■ YOUR OBJECTIVE ■
Below are some records; output exactly the lines from the line with "immunohistochemistry micrograph of" to the line with "photomicrograph of low-grade", both ends kept, and nothing more.

■ Collection entries ■

▼

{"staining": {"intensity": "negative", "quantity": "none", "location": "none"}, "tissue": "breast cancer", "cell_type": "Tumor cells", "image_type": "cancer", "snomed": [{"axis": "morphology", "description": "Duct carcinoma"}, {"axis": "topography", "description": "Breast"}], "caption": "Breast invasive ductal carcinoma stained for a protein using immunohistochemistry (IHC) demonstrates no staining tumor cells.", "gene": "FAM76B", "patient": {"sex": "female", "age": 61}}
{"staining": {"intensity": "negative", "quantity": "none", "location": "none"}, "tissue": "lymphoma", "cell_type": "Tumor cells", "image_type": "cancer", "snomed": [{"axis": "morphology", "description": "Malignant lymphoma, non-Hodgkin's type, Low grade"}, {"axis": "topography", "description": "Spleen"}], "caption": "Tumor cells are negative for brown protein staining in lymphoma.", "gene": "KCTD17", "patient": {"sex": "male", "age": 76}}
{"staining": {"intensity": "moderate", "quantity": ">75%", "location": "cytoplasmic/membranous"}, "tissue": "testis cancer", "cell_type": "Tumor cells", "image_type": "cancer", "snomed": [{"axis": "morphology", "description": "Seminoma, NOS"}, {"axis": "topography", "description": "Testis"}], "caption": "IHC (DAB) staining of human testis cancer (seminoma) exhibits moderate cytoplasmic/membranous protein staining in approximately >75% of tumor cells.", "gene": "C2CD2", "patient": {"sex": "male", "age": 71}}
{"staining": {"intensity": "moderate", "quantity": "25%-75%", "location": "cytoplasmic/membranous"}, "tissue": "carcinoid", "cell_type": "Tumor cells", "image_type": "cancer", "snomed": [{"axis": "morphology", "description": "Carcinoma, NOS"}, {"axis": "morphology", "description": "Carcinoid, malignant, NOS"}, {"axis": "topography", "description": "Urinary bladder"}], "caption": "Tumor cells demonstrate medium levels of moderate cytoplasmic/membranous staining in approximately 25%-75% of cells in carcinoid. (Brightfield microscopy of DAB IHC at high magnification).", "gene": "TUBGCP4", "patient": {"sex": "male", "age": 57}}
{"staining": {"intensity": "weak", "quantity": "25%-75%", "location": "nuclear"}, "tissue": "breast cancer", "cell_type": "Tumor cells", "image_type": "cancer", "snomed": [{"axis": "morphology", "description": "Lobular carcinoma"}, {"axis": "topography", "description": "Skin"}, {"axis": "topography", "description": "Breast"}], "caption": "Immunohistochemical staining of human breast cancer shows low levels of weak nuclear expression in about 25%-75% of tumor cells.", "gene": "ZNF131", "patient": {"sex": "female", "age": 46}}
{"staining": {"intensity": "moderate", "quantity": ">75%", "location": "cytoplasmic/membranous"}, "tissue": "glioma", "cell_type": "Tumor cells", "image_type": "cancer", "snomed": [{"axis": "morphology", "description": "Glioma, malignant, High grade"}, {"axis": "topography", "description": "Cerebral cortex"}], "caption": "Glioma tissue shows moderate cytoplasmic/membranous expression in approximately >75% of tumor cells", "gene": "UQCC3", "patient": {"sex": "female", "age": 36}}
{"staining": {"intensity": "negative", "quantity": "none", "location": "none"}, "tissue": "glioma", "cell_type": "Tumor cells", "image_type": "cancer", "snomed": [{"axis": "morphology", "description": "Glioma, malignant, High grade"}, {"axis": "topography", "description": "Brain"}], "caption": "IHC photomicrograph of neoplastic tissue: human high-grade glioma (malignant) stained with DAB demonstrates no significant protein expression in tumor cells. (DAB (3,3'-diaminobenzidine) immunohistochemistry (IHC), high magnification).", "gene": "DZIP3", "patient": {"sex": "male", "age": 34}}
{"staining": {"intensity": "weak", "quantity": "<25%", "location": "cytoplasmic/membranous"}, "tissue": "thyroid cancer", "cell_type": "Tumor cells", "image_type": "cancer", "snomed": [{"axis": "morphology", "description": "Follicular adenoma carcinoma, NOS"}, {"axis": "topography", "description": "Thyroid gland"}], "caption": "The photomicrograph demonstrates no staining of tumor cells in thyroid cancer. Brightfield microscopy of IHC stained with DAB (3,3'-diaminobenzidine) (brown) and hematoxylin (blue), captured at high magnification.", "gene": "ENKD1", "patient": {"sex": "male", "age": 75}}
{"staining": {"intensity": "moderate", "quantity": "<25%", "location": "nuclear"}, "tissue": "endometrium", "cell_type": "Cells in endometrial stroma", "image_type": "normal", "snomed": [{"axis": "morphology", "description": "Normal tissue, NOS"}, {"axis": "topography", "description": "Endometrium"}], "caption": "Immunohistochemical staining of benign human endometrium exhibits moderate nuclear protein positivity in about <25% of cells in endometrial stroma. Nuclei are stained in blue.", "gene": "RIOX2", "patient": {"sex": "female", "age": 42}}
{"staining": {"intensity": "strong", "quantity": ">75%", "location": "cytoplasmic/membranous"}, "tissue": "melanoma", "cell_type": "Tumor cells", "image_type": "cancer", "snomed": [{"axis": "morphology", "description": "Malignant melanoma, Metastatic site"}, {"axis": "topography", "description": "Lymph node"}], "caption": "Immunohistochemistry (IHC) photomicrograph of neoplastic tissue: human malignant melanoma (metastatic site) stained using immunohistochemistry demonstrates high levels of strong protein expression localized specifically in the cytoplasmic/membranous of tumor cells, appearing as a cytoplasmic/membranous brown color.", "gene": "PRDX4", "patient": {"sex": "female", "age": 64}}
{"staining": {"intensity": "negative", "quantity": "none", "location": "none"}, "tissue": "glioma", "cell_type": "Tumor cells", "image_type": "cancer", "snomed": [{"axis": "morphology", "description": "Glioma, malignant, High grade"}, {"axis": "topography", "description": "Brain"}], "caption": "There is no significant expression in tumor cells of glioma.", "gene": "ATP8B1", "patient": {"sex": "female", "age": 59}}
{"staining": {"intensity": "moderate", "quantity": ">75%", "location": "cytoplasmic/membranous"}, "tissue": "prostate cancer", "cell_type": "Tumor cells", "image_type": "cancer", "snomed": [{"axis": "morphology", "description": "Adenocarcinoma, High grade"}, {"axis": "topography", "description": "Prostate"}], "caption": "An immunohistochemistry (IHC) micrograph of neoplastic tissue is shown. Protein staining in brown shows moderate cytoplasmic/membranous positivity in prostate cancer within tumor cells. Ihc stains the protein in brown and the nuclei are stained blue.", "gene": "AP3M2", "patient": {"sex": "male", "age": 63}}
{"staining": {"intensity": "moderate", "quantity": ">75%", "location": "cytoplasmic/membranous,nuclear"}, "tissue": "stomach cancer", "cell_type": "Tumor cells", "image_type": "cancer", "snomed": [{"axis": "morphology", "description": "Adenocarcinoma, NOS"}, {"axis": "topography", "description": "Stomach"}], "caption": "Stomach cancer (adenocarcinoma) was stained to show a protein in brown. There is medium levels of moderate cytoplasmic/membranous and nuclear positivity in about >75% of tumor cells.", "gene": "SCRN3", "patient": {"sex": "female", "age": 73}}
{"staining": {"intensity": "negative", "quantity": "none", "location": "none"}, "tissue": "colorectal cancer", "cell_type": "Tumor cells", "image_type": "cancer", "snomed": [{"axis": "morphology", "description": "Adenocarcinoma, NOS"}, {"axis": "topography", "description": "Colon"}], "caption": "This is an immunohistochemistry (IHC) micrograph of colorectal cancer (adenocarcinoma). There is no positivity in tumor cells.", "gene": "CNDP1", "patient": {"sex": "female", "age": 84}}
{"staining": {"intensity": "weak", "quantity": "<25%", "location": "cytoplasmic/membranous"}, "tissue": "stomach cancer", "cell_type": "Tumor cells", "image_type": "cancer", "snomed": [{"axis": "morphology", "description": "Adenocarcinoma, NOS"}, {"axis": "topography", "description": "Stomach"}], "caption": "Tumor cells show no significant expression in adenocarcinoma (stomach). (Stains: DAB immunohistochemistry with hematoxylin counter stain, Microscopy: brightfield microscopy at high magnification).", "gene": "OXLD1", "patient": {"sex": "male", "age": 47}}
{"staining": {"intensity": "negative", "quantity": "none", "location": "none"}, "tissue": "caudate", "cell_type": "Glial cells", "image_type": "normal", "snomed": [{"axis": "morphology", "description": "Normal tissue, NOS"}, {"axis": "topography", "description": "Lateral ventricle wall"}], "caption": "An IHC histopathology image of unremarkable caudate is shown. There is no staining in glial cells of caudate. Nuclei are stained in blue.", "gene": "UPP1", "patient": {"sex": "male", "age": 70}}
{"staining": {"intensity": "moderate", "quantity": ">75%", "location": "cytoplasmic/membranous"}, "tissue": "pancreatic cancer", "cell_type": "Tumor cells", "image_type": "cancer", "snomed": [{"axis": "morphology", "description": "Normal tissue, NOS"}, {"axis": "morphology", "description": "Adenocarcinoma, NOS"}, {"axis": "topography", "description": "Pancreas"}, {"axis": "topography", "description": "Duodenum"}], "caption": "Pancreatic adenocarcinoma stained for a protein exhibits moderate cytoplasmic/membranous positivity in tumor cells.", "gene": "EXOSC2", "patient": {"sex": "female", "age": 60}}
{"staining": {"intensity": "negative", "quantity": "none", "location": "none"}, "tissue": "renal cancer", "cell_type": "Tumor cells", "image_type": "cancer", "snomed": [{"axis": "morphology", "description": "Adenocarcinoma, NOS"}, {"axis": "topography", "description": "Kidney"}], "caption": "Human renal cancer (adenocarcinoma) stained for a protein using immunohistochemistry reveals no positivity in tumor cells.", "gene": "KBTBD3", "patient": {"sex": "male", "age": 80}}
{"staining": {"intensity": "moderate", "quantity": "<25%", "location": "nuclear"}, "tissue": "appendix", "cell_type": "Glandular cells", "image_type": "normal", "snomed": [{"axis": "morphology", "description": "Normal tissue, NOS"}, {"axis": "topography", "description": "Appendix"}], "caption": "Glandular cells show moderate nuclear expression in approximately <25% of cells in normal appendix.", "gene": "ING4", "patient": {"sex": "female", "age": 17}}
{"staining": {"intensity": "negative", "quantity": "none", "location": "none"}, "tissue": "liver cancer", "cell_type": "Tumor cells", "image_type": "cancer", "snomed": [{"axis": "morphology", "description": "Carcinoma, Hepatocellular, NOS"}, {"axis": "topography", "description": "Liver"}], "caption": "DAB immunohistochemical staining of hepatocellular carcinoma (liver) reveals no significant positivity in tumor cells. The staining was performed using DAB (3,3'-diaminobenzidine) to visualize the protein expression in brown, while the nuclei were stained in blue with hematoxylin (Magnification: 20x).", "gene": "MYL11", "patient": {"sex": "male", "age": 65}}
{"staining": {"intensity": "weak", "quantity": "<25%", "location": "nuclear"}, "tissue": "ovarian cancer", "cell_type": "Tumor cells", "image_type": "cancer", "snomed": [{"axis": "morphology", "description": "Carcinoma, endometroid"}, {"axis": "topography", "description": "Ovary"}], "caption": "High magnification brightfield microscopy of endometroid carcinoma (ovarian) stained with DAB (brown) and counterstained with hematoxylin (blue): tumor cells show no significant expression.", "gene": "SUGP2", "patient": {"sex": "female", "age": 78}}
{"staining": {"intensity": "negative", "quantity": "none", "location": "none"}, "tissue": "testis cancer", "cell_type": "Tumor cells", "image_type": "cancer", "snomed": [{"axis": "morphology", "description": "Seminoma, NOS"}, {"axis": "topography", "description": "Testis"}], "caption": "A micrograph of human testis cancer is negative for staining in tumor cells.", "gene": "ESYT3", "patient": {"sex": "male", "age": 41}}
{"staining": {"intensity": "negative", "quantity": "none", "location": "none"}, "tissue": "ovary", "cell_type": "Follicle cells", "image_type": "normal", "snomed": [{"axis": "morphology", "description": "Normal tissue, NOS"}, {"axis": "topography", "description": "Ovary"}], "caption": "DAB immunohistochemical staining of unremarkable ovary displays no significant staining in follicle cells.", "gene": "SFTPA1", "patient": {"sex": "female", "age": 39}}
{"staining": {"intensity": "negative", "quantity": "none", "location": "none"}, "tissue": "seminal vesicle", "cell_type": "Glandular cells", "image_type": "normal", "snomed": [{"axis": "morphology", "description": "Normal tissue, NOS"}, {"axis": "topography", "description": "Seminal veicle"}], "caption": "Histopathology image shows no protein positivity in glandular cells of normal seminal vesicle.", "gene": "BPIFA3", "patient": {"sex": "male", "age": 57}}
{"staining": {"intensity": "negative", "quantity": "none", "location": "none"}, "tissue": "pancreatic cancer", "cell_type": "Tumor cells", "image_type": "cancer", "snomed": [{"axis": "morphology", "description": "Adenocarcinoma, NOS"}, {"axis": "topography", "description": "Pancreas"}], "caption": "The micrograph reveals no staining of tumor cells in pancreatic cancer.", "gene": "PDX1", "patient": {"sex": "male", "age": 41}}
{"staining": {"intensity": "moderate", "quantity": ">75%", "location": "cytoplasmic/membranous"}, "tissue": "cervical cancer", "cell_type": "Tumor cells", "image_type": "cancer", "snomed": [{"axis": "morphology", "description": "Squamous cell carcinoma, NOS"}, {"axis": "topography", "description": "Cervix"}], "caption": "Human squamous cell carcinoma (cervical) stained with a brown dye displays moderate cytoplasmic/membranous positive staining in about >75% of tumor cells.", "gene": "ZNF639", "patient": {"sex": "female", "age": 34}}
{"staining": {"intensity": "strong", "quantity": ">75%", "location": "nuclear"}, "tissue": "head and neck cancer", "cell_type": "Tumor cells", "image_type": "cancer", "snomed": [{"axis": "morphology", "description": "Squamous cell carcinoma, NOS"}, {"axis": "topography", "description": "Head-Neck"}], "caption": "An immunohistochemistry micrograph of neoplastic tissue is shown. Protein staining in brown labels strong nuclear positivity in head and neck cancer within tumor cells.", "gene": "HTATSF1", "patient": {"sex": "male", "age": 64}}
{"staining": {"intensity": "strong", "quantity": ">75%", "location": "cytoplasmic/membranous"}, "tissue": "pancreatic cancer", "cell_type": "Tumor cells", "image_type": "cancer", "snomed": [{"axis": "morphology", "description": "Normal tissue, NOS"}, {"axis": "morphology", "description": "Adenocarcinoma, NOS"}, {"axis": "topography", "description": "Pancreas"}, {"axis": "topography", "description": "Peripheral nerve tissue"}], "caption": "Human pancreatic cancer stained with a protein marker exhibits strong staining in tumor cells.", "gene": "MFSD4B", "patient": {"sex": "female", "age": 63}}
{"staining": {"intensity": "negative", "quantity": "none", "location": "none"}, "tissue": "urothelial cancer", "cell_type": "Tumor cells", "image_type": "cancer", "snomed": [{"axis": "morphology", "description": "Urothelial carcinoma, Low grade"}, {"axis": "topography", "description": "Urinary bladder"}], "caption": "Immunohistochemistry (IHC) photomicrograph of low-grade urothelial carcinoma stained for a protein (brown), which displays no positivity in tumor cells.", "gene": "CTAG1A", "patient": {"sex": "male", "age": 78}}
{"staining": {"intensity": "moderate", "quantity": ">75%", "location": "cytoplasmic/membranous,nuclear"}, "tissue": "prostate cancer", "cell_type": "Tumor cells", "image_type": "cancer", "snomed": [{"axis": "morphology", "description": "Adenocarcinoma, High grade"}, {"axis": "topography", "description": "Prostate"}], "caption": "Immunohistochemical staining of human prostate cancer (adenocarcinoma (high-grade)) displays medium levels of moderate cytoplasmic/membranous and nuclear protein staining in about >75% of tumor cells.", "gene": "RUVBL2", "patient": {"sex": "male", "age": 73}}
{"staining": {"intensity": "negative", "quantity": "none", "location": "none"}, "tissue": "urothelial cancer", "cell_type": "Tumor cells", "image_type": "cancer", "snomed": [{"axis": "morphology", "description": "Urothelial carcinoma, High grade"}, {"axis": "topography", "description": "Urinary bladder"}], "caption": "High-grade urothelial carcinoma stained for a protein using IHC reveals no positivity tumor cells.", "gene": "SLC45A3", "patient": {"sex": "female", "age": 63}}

▲

■ ANSWER TO THIS TASK ■
{"staining": {"intensity": "strong", "quantity": ">75%", "location": "nuclear"}, "tissue": "head and neck cancer", "cell_type": "Tumor cells", "image_type": "cancer", "snomed": [{"axis": "morphology", "description": "Squamous cell carcinoma, NOS"}, {"axis": "topography", "description": "Head-Neck"}], "caption": "An immunohistochemistry micrograph of neoplastic tissue is shown. Protein staining in brown labels strong nuclear positivity in head and neck cancer within tumor cells.", "gene": "HTATSF1", "patient": {"sex": "male", "age": 64}}
{"staining": {"intensity": "strong", "quantity": ">75%", "location": "cytoplasmic/membranous"}, "tissue": "pancreatic cancer", "cell_type": "Tumor cells", "image_type": "cancer", "snomed": [{"axis": "morphology", "description": "Normal tissue, NOS"}, {"axis": "morphology", "description": "Adenocarcinoma, NOS"}, {"axis": "topography", "description": "Pancreas"}, {"axis": "topography", "description": "Peripheral nerve tissue"}], "caption": "Human pancreatic cancer stained with a protein marker exhibits strong staining in tumor cells.", "gene": "MFSD4B", "patient": {"sex": "female", "age": 63}}
{"staining": {"intensity": "negative", "quantity": "none", "location": "none"}, "tissue": "urothelial cancer", "cell_type": "Tumor cells", "image_type": "cancer", "snomed": [{"axis": "morphology", "description": "Urothelial carcinoma, Low grade"}, {"axis": "topography", "description": "Urinary bladder"}], "caption": "Immunohistochemistry (IHC) photomicrograph of low-grade urothelial carcinoma stained for a protein (brown), which displays no positivity in tumor cells.", "gene": "CTAG1A", "patient": {"sex": "male", "age": 78}}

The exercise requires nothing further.